Top of DATASET

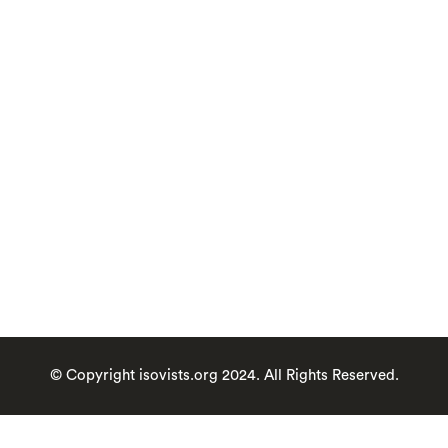
provide GDPR
consent
View our full privacy policy
here
Register
Forgot your password?
© Copyright isovists.org 2024. All Rights Reserved.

Bottom of DATASET

#### EXERCISE DESCRIPTION
Copy the text in the rows above exactly, line for line, and leave out the pictures.

#### YOUR RESPONSE
provide GDPR
consent
View our full privacy policy
here
Register
Forgot your password?
© Copyright isovists.org 2024. All Rights Reserved.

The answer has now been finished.